We often calculate query complexities during app development to plan how many things we can do in a minute and predict maximum load, latency, and user experience based on that. During initial synchronizations, it’s worth spreading the calls rather than bursting a few dozens and then waiting for almost the whole minute to repeat. It provides visual feedback to the user that the app is still working and the process takes some time.

Read more in the Rate Limits article on the monday.com developers portal.

Manual Recipe Retries

By default, if your actions haven’t responded with 200 OK status, the monday.com platform will retry calling your action endpoint every minute for 30 minutes. It’s more than enough for most scenarios, but in some cases, like talking to external APIs that went down and won’t be back that soon, your app might miss the action.

The simplest way to handle this would be to start some “timer” when the app sends a trigger and stop it when it has successfully executed an action. You can use queues, database records, or whatever else you like for a timer. If it counted these 30 minutes, your action wouldn’t be called anymore, and the app should handle this exceptional case by, for example, firing the same trigger again.

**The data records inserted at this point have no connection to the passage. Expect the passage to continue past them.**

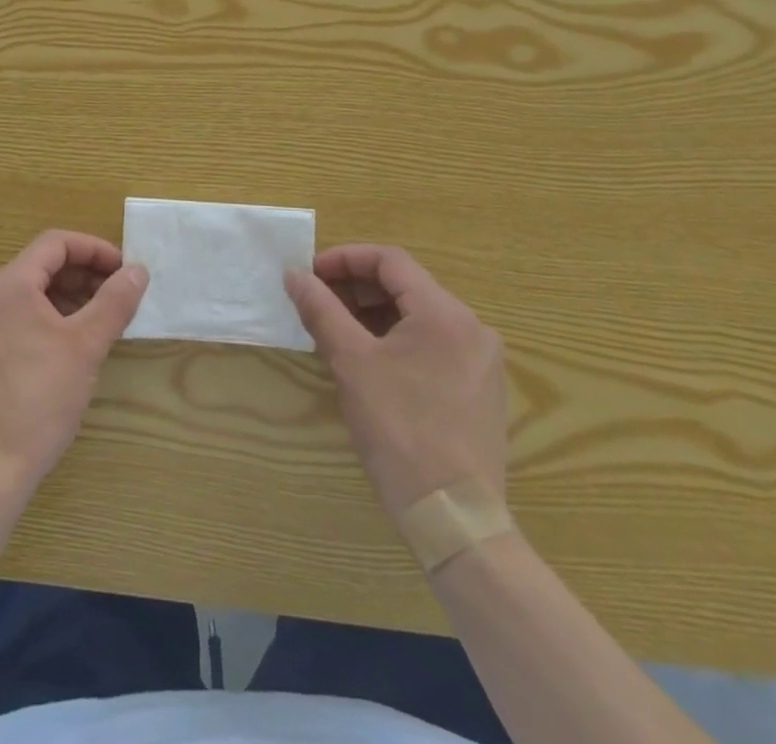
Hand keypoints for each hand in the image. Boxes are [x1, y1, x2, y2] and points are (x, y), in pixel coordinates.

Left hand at [0, 231, 149, 497]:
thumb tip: (138, 270)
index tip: (125, 271)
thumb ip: (114, 301)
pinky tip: (71, 346)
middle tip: (119, 297)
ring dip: (68, 298)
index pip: (55, 243)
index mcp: (8, 284)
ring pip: (30, 294)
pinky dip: (48, 319)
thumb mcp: (85, 346)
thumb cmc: (38, 399)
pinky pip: (17, 318)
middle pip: (41, 266)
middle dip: (84, 275)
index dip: (95, 250)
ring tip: (102, 321)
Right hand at [284, 244, 506, 523]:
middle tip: (317, 301)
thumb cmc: (399, 429)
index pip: (390, 260)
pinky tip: (369, 360)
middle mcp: (471, 327)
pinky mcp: (480, 389)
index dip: (345, 259)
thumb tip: (294, 275)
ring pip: (419, 317)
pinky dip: (397, 339)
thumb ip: (321, 310)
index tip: (310, 274)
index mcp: (445, 313)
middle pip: (406, 286)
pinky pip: (433, 344)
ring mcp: (481, 360)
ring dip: (374, 313)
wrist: (453, 517)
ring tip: (335, 329)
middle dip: (357, 287)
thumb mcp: (351, 362)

In real life, things aren’t often that simple, though. Trigger and update order updates usually matter, or the user might have been interacting with the item that should’ve been updated, etc. The app should track that and avoid updating items with older data.

Clearing Fields in Item Mapping

Item mapping is a powerful mechanism for data synchronization between monday.com work os and other platforms. It allows the users to fine tweak how they want to project and transform the records.

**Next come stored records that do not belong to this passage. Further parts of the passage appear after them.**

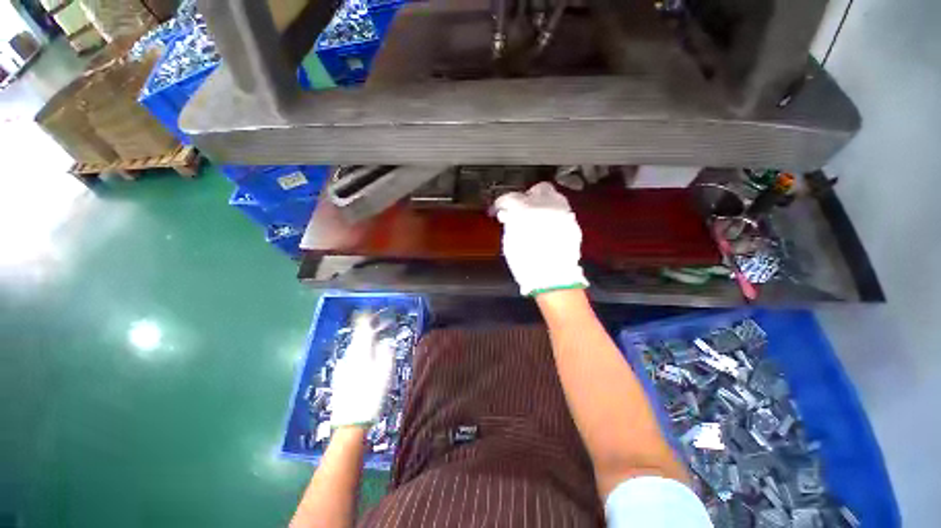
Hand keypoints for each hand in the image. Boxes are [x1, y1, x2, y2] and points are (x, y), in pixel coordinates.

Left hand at [329, 313, 394, 428]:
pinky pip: (351, 359)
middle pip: (358, 338)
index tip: (369, 311)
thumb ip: (386, 352)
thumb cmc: (371, 394)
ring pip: (355, 349)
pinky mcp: (339, 377)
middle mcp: (348, 356)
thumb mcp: (385, 371)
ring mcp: (342, 367)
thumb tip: (385, 342)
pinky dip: (360, 354)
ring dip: (365, 343)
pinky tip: (366, 363)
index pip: (362, 328)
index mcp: (360, 352)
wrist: (350, 423)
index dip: (365, 318)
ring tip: (376, 344)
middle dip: (368, 331)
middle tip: (380, 328)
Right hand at [494, 182, 588, 295]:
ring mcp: (563, 212)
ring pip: (553, 197)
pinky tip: (547, 226)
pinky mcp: (573, 222)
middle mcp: (547, 205)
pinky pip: (561, 210)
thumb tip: (508, 215)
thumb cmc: (526, 263)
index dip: (503, 202)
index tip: (500, 208)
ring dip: (543, 203)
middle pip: (538, 189)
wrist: (552, 278)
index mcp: (525, 210)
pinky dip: (552, 214)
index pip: (511, 197)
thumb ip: (510, 223)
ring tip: (536, 217)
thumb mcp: (510, 243)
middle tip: (520, 208)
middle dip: (528, 196)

Implementing it in a monday.com app is pretty straightforward. However, there’s one catch: while the platform accepts empty values and null for simple fields, they don’t work for JSON fields in mapping. Most of the time, it’s not too big of a deal, but occasionally the app might need to clear those fields. The problem is - there’s no way to know the mapping configuration if a trigger sends an empty value. It’s just not present in the action request at all.

Unfortunately, the only way we know to overcome it is to use some magic values to mark no data. Those would go all the way through and end up in the action request. Of course, you’ll need to replace them to empty values there manually. Try to choose a magic value that won’t occur in the actual data or at least has nearly zero chances of being there. We also suggest writing a short framework to handle replacements back and forth and using default constants for those values in most cases.

Conclusion

Building monday.com apps is indeed a pretty straightforward process. It’s not that different from developing regular backends and frontend apps. There are some specifics, and we suggest carefully reading the API documentation and their Apps development guides before working on apps.